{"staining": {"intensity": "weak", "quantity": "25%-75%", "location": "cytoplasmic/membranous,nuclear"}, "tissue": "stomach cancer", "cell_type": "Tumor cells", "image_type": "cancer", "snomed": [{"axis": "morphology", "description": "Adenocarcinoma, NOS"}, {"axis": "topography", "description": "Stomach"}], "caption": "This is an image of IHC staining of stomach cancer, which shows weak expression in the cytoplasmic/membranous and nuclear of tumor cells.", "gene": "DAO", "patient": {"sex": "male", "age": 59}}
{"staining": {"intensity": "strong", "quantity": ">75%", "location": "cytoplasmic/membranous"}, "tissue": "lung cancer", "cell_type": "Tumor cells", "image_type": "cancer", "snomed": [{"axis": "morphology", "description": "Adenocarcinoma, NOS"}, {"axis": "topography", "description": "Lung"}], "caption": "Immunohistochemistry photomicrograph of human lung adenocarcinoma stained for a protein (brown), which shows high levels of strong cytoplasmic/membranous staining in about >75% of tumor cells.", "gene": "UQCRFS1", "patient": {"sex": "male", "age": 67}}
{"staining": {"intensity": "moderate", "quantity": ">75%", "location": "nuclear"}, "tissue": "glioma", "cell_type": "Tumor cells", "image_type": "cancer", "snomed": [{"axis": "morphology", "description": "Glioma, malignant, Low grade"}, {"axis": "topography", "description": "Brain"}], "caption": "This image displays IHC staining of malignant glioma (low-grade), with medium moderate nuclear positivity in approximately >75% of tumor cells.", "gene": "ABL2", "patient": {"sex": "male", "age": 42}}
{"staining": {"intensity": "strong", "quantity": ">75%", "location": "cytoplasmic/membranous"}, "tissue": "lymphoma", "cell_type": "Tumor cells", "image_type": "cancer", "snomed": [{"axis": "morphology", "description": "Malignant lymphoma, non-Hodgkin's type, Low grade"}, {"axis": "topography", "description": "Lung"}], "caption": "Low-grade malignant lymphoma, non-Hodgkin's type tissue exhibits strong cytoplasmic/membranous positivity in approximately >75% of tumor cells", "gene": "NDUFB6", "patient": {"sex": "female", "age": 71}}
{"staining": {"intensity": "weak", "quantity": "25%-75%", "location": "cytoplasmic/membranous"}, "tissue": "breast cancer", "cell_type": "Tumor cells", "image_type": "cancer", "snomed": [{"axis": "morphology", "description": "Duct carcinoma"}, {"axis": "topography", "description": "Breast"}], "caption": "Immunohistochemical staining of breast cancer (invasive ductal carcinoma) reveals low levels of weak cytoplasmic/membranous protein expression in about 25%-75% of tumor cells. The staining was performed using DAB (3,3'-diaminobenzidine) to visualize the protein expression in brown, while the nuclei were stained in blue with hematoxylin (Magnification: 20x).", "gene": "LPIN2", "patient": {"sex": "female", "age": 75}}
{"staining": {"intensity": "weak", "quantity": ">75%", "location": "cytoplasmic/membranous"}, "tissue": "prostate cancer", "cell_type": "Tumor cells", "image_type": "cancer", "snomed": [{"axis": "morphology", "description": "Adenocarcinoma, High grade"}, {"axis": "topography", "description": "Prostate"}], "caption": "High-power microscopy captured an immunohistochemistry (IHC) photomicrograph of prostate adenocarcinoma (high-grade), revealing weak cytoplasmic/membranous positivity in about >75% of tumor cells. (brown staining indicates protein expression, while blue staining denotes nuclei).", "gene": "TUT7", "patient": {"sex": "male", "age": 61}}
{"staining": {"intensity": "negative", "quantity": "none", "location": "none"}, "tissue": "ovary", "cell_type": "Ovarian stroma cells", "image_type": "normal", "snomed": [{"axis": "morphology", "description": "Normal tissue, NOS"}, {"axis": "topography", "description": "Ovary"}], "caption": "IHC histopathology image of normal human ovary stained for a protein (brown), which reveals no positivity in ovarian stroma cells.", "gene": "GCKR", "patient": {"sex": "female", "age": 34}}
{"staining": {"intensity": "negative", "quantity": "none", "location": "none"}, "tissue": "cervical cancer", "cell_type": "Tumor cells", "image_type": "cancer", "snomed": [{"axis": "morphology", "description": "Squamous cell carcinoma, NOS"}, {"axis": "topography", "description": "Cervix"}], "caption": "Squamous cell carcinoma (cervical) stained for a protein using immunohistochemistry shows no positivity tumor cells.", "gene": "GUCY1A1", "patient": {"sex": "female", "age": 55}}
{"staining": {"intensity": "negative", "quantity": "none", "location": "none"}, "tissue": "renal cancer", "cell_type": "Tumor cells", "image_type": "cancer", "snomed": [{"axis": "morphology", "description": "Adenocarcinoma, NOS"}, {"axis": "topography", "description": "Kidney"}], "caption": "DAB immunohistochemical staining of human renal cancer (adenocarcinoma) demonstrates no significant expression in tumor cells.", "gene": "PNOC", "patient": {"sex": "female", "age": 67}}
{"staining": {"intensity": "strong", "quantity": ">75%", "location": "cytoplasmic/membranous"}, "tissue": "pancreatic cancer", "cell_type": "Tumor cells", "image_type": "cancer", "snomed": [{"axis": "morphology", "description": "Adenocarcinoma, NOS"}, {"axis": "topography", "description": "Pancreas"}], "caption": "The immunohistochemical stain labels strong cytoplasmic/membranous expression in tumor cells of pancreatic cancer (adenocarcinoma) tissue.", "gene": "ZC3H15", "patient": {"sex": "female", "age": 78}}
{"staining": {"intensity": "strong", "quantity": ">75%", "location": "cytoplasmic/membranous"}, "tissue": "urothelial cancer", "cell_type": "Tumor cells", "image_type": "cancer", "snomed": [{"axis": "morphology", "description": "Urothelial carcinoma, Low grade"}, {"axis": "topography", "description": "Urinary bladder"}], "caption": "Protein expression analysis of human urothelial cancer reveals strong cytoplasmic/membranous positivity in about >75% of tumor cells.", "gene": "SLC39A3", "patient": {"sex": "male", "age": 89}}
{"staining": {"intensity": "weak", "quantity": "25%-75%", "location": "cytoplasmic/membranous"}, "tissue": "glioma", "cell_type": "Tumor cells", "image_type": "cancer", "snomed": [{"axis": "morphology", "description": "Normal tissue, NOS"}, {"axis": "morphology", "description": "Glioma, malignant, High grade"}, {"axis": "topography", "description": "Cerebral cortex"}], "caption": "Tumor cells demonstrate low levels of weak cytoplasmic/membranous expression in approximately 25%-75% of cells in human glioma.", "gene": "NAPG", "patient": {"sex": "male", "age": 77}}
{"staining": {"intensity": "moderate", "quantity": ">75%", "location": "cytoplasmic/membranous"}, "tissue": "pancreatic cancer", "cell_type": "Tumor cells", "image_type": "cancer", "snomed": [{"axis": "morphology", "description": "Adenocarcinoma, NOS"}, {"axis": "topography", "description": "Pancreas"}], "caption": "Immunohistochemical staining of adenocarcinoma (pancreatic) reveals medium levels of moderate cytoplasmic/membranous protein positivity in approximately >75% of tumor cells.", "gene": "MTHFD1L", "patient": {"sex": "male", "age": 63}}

━━━━

**Task instructions:** Without changing a single character, repeat each record.

**Completed task:**
{"staining": {"intensity": "weak", "quantity": "25%-75%", "location": "cytoplasmic/membranous,nuclear"}, "tissue": "stomach cancer", "cell_type": "Tumor cells", "image_type": "cancer", "snomed": [{"axis": "morphology", "description": "Adenocarcinoma, NOS"}, {"axis": "topography", "description": "Stomach"}], "caption": "This is an image of IHC staining of stomach cancer, which shows weak expression in the cytoplasmic/membranous and nuclear of tumor cells.", "gene": "DAO", "patient": {"sex": "male", "age": 59}}
{"staining": {"intensity": "strong", "quantity": ">75%", "location": "cytoplasmic/membranous"}, "tissue": "lung cancer", "cell_type": "Tumor cells", "image_type": "cancer", "snomed": [{"axis": "morphology", "description": "Adenocarcinoma, NOS"}, {"axis": "topography", "description": "Lung"}], "caption": "Immunohistochemistry photomicrograph of human lung adenocarcinoma stained for a protein (brown), which shows high levels of strong cytoplasmic/membranous staining in about >75% of tumor cells.", "gene": "UQCRFS1", "patient": {"sex": "male", "age": 67}}
{"staining": {"intensity": "moderate", "quantity": ">75%", "location": "nuclear"}, "tissue": "glioma", "cell_type": "Tumor cells", "image_type": "cancer", "snomed": [{"axis": "morphology", "description": "Glioma, malignant, Low grade"}, {"axis": "topography", "description": "Brain"}], "caption": "This image displays IHC staining of malignant glioma (low-grade), with medium moderate nuclear positivity in approximately >75% of tumor cells.", "gene": "ABL2", "patient": {"sex": "male", "age": 42}}
{"staining": {"intensity": "strong", "quantity": ">75%", "location": "cytoplasmic/membranous"}, "tissue": "lymphoma", "cell_type": "Tumor cells", "image_type": "cancer", "snomed": [{"axis": "morphology", "description": "Malignant lymphoma, non-Hodgkin's type, Low grade"}, {"axis": "topography", "description": "Lung"}], "caption": "Low-grade malignant lymphoma, non-Hodgkin's type tissue exhibits strong cytoplasmic/membranous positivity in approximately >75% of tumor cells", "gene": "NDUFB6", "patient": {"sex": "female", "age": 71}}
{"staining": {"intensity": "weak", "quantity": "25%-75%", "location": "cytoplasmic/membranous"}, "tissue": "breast cancer", "cell_type": "Tumor cells", "image_type": "cancer", "snomed": [{"axis": "morphology", "description": "Duct carcinoma"}, {"axis": "topography", "description": "Breast"}], "caption": "Immunohistochemical staining of breast cancer (invasive ductal carcinoma) reveals low levels of weak cytoplasmic/membranous protein expression in about 25%-75% of tumor cells. The staining was performed using DAB (3,3'-diaminobenzidine) to visualize the protein expression in brown, while the nuclei were stained in blue with hematoxylin (Magnification: 20x).", "gene": "LPIN2", "patient": {"sex": "female", "age": 75}}
{"staining": {"intensity": "weak", "quantity": ">75%", "location": "cytoplasmic/membranous"}, "tissue": "prostate cancer", "cell_type": "Tumor cells", "image_type": "cancer", "snomed": [{"axis": "morphology", "description": "Adenocarcinoma, High grade"}, {"axis": "topography", "description": "Prostate"}], "caption": "High-power microscopy captured an immunohistochemistry (IHC) photomicrograph of prostate adenocarcinoma (high-grade), revealing weak cytoplasmic/membranous positivity in about >75% of tumor cells. (brown staining indicates protein expression, while blue staining denotes nuclei).", "gene": "TUT7", "patient": {"sex": "male", "age": 61}}
{"staining": {"intensity": "negative", "quantity": "none", "location": "none"}, "tissue": "ovary", "cell_type": "Ovarian stroma cells", "image_type": "normal", "snomed": [{"axis": "morphology", "description": "Normal tissue, NOS"}, {"axis": "topography", "description": "Ovary"}], "caption": "IHC histopathology image of normal human ovary stained for a protein (brown), which reveals no positivity in ovarian stroma cells.", "gene": "GCKR", "patient": {"sex": "female", "age": 34}}
{"staining": {"intensity": "negative", "quantity": "none", "location": "none"}, "tissue": "cervical cancer", "cell_type": "Tumor cells", "image_type": "cancer", "snomed": [{"axis": "morphology", "description": "Squamous cell carcinoma, NOS"}, {"axis": "topography", "description": "Cervix"}], "caption": "Squamous cell carcinoma (cervical) stained for a protein using immunohistochemistry shows no positivity tumor cells.", "gene": "GUCY1A1", "patient": {"sex": "female", "age": 55}}
{"staining": {"intensity": "negative", "quantity": "none", "location": "none"}, "tissue": "renal cancer", "cell_type": "Tumor cells", "image_type": "cancer", "snomed": [{"axis": "morphology", "description": "Adenocarcinoma, NOS"}, {"axis": "topography", "description": "Kidney"}], "caption": "DAB immunohistochemical staining of human renal cancer (adenocarcinoma) demonstrates no significant expression in tumor cells.", "gene": "PNOC", "patient": {"sex": "female", "age": 67}}
{"staining": {"intensity": "strong", "quantity": ">75%", "location": "cytoplasmic/membranous"}, "tissue": "pancreatic cancer", "cell_type": "Tumor cells", "image_type": "cancer", "snomed": [{"axis": "morphology", "description": "Adenocarcinoma, NOS"}, {"axis": "topography", "description": "Pancreas"}], "caption": "The immunohistochemical stain labels strong cytoplasmic/membranous expression in tumor cells of pancreatic cancer (adenocarcinoma) tissue.", "gene": "ZC3H15", "patient": {"sex": "female", "age": 78}}
{"staining": {"intensity": "strong", "quantity": ">75%", "location": "cytoplasmic/membranous"}, "tissue": "urothelial cancer", "cell_type": "Tumor cells", "image_type": "cancer", "snomed": [{"axis": "morphology", "description": "Urothelial carcinoma, Low grade"}, {"axis": "topography", "description": "Urinary bladder"}], "caption": "Protein expression analysis of human urothelial cancer reveals strong cytoplasmic/membranous positivity in about >75% of tumor cells.", "gene": "SLC39A3", "patient": {"sex": "male", "age": 89}}
{"staining": {"intensity": "weak", "quantity": "25%-75%", "location": "cytoplasmic/membranous"}, "tissue": "glioma", "cell_type": "Tumor cells", "image_type": "cancer", "snomed": [{"axis": "morphology", "description": "Normal tissue, NOS"}, {"axis": "morphology", "description": "Glioma, malignant, High grade"}, {"axis": "topography", "description": "Cerebral cortex"}], "caption": "Tumor cells demonstrate low levels of weak cytoplasmic/membranous expression in approximately 25%-75% of cells in human glioma.", "gene": "NAPG", "patient": {"sex": "male", "age": 77}}
{"staining": {"intensity": "moderate", "quantity": ">75%", "location": "cytoplasmic/membranous"}, "tissue": "pancreatic cancer", "cell_type": "Tumor cells", "image_type": "cancer", "snomed": [{"axis": "morphology", "description": "Adenocarcinoma, NOS"}, {"axis": "topography", "description": "Pancreas"}], "caption": "Immunohistochemical staining of adenocarcinoma (pancreatic) reveals medium levels of moderate cytoplasmic/membranous protein positivity in approximately >75% of tumor cells.", "gene": "MTHFD1L", "patient": {"sex": "male", "age": 63}}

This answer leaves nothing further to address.